Wandering in the woods together,
chilling on the patio,
enjoying a good book,
living the life He’s called me to.
He was once a man who cooked breakfast for mates –
He hasn’t changed.

And the Spirit?
Even when I hit the pearly gates
He’ll stay with me.
He won’t sigh with relief and go off to find someone more interesting.
Not dump me in eternity,
lonely and alone.
He sees me, He knows me.
He tells me truth and makes the unseen real.

God doesn’t just love me.
He likes me.

Love

It’s day ten of Lent and the word prompt is LOVE.

It reminded me of the verse that talks about keeping ourselves in the love of God, probably because I’m trying to memorise it at the moment.

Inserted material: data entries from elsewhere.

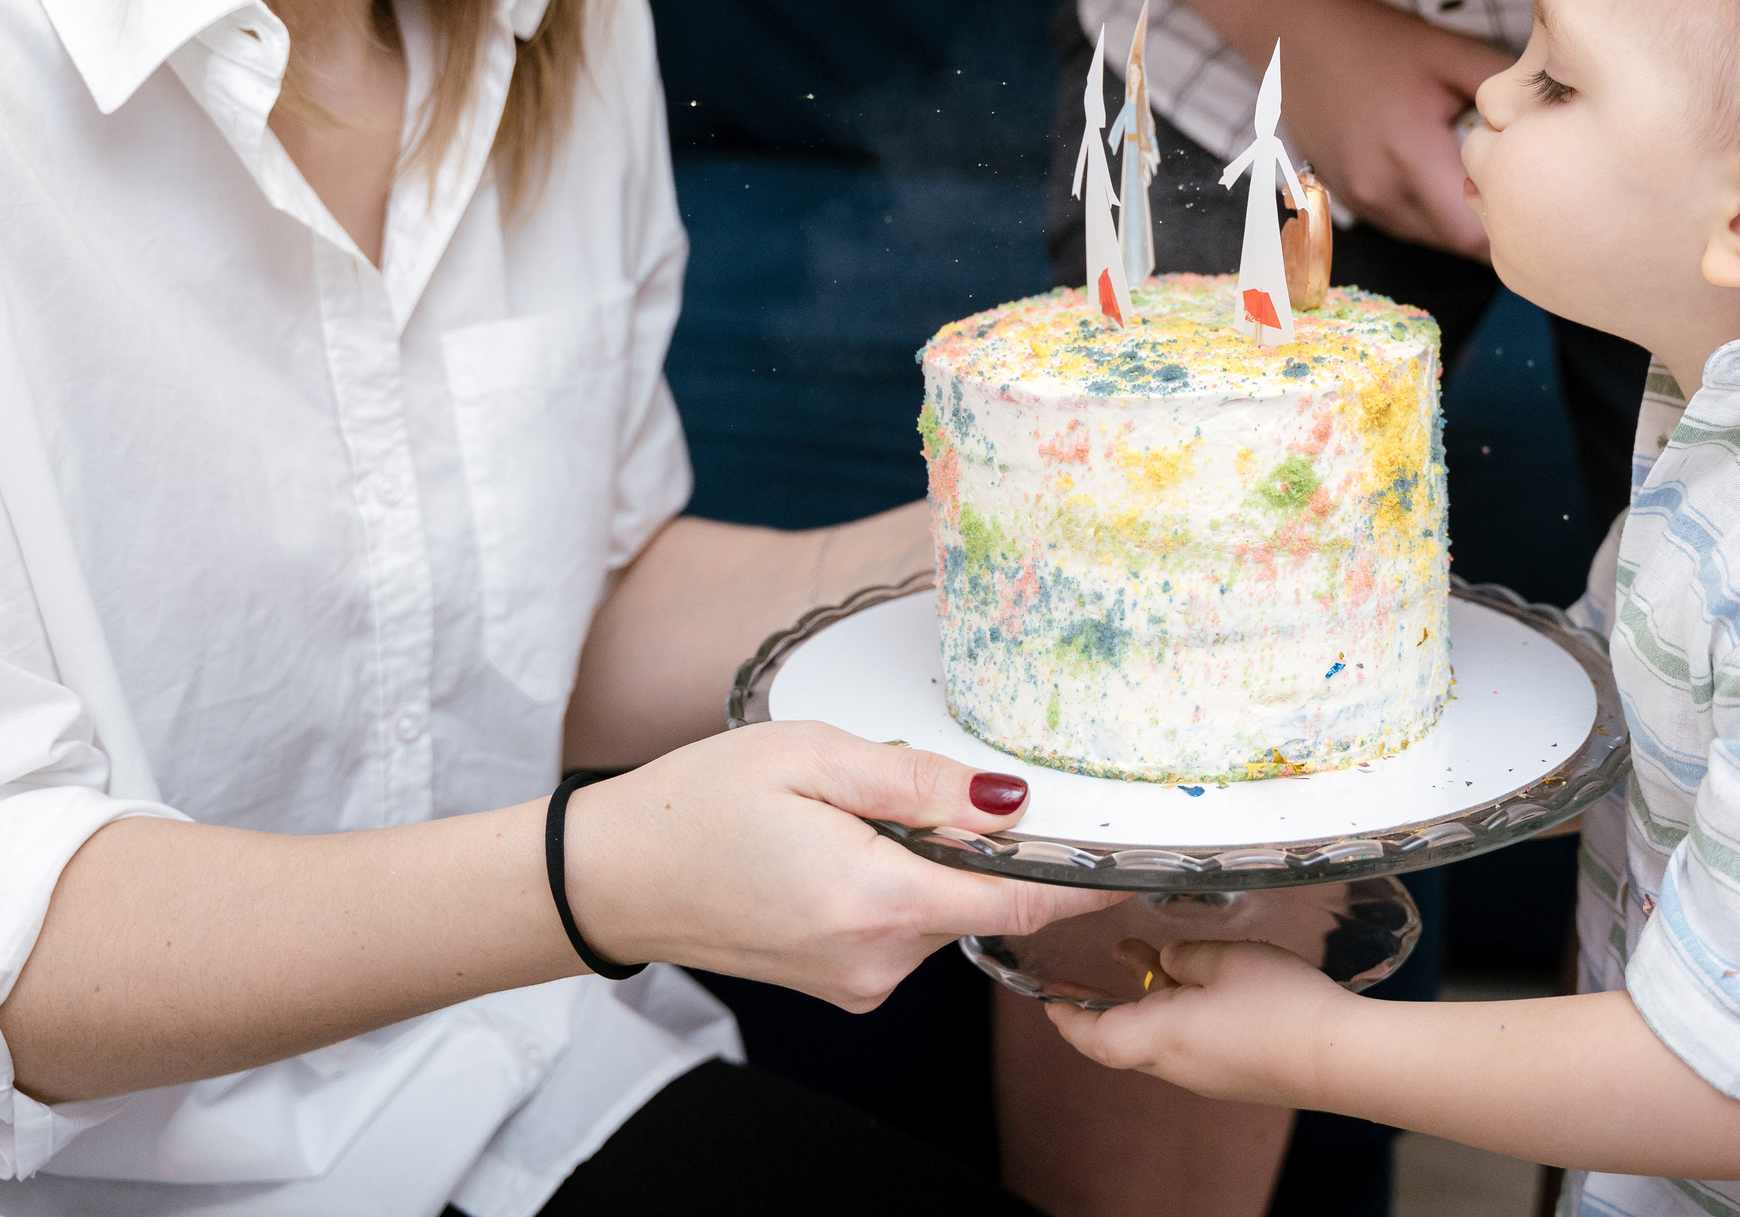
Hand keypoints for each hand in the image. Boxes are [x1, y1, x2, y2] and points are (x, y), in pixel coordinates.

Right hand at [564, 720, 1123, 1009]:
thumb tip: (1007, 802)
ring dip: (918, 857)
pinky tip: (824, 850)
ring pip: (937, 906)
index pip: (1014, 900)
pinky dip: (888, 882)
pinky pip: (900, 924)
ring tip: (834, 816)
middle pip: (974, 894)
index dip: (1074, 877)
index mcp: (875, 901)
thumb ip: (918, 781)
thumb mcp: (811, 756)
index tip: (1124, 855)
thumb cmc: (696, 808)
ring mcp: (858, 980)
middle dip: (959, 837)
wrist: (614, 878)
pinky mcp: (843, 982)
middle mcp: (875, 959)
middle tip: (884, 783)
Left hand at [1048, 938, 1350, 1105]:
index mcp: (1162, 1036)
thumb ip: (1187, 953)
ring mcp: (1207, 1074)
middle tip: (1086, 974)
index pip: (1093, 1037)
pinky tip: (1198, 980)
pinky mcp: (1234, 1073)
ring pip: (1158, 1038)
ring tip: (1146, 954)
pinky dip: (1179, 1011)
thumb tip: (1169, 958)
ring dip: (1146, 1001)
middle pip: (1121, 1041)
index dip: (1066, 1019)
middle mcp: (1177, 1065)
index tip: (1047, 1000)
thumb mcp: (1226, 959)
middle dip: (1103, 1005)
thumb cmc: (1280, 1007)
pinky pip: (1190, 1042)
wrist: (1339, 1059)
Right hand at [1155, 0, 1511, 257]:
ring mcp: (1357, 198)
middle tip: (1515, 188)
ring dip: (1454, 219)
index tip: (1533, 203)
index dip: (1509, 227)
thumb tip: (1558, 124)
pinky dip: (1425, 209)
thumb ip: (1507, 93)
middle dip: (1487, 224)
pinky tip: (1434, 171)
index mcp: (1409, 155)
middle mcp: (1378, 188)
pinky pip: (1400, 223)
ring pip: (1425, 237)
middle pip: (1452, 243)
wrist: (1296, 34)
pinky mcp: (1344, 197)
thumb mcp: (1451, 54)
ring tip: (1474, 176)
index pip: (1473, 235)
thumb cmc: (1377, 39)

But it got me thinking. How do I keep myself in the love of God?

It’s rather like abiding in Christ. Sounds great. But how does it happen and what does it look like?

What is love?

When I was struggling with this a while ago, I asked Adi, ‘How do you know that I love you?’

‘Well, you tell me,’ he said, ‘You’re interested in how my day has gone. You go out of your way to do nice things for me. You’re supportive when things go wrong and I’m feeling rubbish.’

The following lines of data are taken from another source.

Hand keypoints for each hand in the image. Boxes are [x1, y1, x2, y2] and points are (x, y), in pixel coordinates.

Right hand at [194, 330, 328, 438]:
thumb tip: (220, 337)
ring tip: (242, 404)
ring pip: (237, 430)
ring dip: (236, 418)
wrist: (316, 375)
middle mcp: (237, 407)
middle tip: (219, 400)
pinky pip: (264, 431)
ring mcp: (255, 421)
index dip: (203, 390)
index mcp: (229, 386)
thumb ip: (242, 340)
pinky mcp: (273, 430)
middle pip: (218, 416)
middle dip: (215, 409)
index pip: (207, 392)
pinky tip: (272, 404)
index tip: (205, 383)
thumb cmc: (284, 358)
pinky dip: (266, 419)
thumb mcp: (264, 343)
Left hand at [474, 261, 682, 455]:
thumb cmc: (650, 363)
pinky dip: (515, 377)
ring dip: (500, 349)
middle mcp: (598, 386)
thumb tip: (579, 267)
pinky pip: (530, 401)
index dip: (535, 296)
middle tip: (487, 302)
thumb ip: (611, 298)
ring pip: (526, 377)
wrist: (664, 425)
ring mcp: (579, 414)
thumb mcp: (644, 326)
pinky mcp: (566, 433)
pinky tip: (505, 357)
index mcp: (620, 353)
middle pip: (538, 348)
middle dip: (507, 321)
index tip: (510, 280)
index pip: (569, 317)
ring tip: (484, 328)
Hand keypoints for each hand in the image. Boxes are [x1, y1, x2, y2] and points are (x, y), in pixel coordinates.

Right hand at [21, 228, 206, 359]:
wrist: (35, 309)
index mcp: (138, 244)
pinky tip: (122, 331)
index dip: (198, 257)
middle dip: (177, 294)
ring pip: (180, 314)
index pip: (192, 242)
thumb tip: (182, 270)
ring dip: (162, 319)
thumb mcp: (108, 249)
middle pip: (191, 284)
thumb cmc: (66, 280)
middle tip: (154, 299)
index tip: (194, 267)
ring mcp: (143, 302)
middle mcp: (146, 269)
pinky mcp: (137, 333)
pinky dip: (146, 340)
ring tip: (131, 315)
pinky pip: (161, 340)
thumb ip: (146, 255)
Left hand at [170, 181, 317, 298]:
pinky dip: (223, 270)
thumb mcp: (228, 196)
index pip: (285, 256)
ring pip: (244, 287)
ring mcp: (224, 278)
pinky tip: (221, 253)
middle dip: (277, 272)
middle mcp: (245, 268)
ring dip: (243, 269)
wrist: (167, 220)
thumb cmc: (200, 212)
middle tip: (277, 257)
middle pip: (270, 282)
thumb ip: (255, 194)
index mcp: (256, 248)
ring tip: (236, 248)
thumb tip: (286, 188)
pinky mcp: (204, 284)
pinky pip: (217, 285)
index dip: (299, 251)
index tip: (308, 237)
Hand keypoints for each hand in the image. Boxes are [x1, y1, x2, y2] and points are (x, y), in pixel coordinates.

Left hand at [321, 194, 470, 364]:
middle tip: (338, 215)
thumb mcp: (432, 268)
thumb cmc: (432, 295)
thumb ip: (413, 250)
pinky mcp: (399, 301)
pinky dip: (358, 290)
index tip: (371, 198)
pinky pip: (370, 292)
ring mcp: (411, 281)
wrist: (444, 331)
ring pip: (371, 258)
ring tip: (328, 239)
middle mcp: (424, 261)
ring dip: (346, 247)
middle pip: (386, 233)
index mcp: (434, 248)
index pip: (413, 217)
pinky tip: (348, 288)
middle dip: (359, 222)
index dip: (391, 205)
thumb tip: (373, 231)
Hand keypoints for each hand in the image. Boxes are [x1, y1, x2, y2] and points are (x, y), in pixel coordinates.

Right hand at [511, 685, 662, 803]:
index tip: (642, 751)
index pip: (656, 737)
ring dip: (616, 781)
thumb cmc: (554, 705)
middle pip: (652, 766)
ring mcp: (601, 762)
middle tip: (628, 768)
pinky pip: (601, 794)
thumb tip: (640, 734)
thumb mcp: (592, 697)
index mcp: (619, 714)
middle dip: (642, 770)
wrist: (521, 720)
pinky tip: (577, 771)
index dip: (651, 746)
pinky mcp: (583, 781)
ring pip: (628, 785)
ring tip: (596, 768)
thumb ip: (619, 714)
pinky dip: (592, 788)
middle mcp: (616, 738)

Love is words and actions.

Understanding what love looks like between Adi and me helped me begin to grasp what God’s love looks like.

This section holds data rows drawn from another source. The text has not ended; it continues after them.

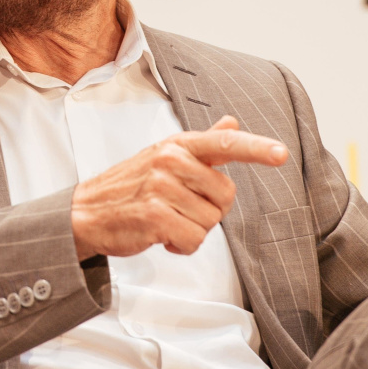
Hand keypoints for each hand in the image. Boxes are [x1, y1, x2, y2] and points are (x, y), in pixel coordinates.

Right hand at [71, 116, 288, 260]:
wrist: (86, 212)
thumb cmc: (130, 186)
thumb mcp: (164, 156)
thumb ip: (203, 143)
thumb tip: (232, 122)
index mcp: (177, 144)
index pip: (224, 143)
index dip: (256, 148)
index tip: (281, 154)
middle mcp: (170, 160)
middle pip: (226, 196)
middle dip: (209, 211)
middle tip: (179, 208)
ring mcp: (161, 187)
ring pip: (210, 222)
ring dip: (192, 230)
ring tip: (165, 221)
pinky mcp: (155, 216)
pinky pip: (194, 239)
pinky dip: (182, 246)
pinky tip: (162, 236)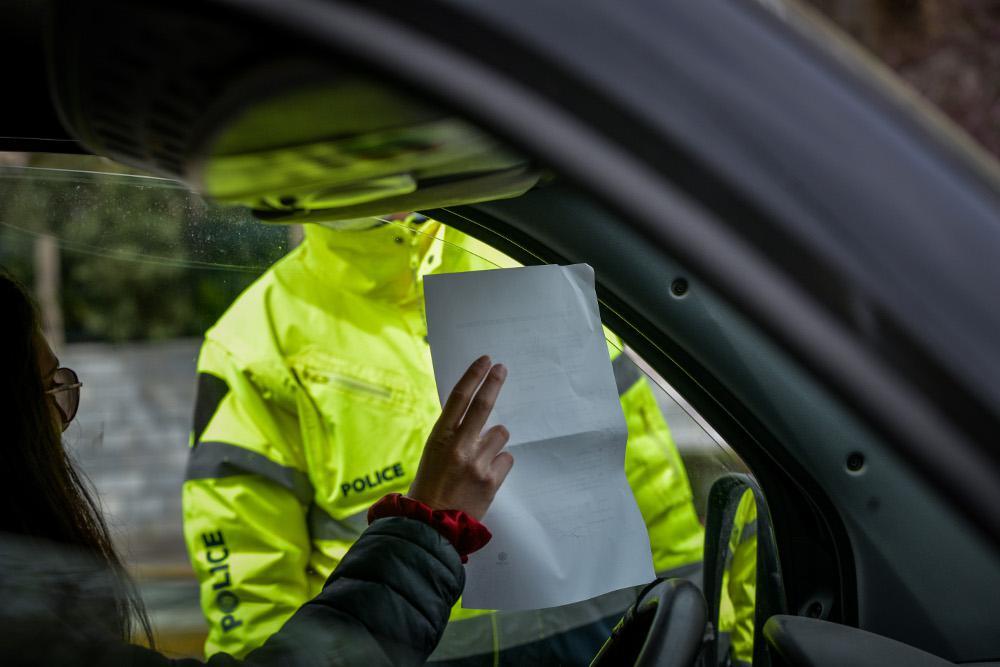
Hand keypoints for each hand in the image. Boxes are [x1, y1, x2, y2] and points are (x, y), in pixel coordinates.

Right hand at [408, 355, 513, 519]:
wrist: (431, 527)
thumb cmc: (428, 490)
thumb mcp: (432, 456)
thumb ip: (453, 437)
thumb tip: (476, 422)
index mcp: (439, 437)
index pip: (459, 398)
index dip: (473, 376)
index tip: (485, 362)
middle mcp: (459, 446)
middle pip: (483, 405)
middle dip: (494, 383)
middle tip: (502, 369)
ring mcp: (477, 462)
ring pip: (500, 435)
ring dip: (494, 442)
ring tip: (479, 460)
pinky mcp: (492, 479)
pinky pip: (506, 459)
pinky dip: (499, 464)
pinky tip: (486, 476)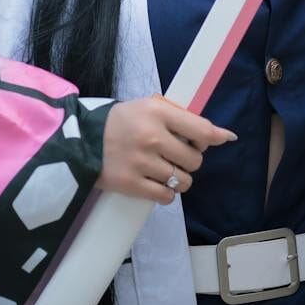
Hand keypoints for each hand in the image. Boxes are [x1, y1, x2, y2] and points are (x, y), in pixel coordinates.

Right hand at [98, 95, 236, 204]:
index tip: (218, 140)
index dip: (213, 138)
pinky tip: (156, 183)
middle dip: (190, 160)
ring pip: (183, 181)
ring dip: (179, 178)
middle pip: (194, 160)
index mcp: (158, 112)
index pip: (202, 130)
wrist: (80, 139)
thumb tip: (224, 136)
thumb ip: (183, 118)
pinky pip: (166, 197)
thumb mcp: (149, 107)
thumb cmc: (122, 121)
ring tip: (164, 170)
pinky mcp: (130, 184)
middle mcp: (152, 137)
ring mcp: (141, 162)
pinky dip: (166, 193)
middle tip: (175, 155)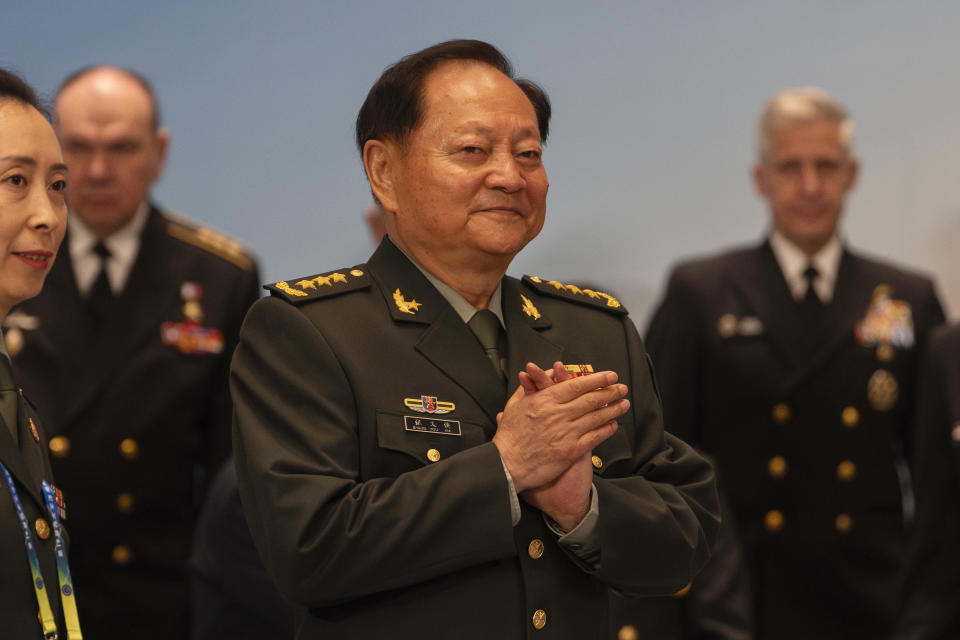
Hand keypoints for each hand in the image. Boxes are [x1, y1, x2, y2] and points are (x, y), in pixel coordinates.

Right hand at [492, 361, 627, 496]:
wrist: (506, 464)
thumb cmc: (510, 435)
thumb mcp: (516, 403)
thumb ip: (533, 385)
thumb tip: (549, 372)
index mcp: (545, 400)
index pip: (578, 385)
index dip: (598, 379)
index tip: (610, 376)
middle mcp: (558, 414)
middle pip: (591, 399)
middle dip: (611, 392)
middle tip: (622, 388)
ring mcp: (566, 432)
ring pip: (596, 417)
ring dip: (613, 409)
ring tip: (624, 404)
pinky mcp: (571, 450)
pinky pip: (594, 437)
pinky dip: (606, 430)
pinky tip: (613, 425)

At the heart of it, God’s love looks like Jesus dying for His enemies so that He could invite them to be His friends. Not that God is sad and needs us. But the Father’s heart blazes with love for the Son, whose love overflows for the Spirit, who utterly adores the Father. It was out of an overflow of red-hot, blazing love that caused God to go so such extraordinary lengths to invite me into His family.

I was nothing and He gave me worth. The Most High calls me friend.

He has given me a new heart and is growing in me love and compassion. The outworking of that is that I’ve begun to see people as He sees them. A homeless man is someone’s son. A prostitute is someone’s daughter. We are human and we have worth. Love raises up.

God gives me security.

So how do I keep myself in God’s love?

I like the way this version puts it:

But you, dear friends, must build each other up in your most holy faith,
pray in the Holy Spirit,
and await the mercy of our Lord Jesus Christ, who will bring you eternal life.
In this way, you will keep yourselves safe in God’s love.

Gather

Rethinkchurch has suggested a photo challenge for each day of Lent, using set words as prompts. Some of my Facebook friends and I thought it would be fun to adapt this and use the word prompts to write reflective posts. The first word prompt is GATHER.

Last summer, my friend Elizabeth and I planned a holiday together. We were excited at the prospect of having a few days without home and work commitments to talk non-stop, chill out and pray. The times we share with God are vibrant and thrilling, and we were giddy at the prospect of unhurried time with Him.

We thought we had planned that holiday and we were the ones inviting Jesus to join us.

Right.

Think again.

Sea ThistlesAlmost before we’d finished breakfast on the first morning, the presence of God fell in the room and we had to race to the loo so as to be ready for whatever He wanted to do. We realised that Jesus was the one who’d planned that holiday and He was the One inviting us to join Him.

When Jesus died, He did so willingly because of the joyful outcome He was anticipating. He is a God who gathers people to Himself and makes us His friends. A tiny part of that joy He was looking forward to was being able to invite Elizabeth and me to gather to Him for a few days in a chalet on the Norfolk coast.

 

The Lord builds up and raises us high above our status;
He gathers the outcasts –
the ones picked last for netball and hockey,
the lonely and invisible,
those addicted to social media or alcohol or drugs,
the prostitutes and trafficked,
the pimps, brothel-owners and traffickers –
Daddy God heals the broken-hearted
and bandages their wounds.
He calls us by name and brings the outcasts into His family.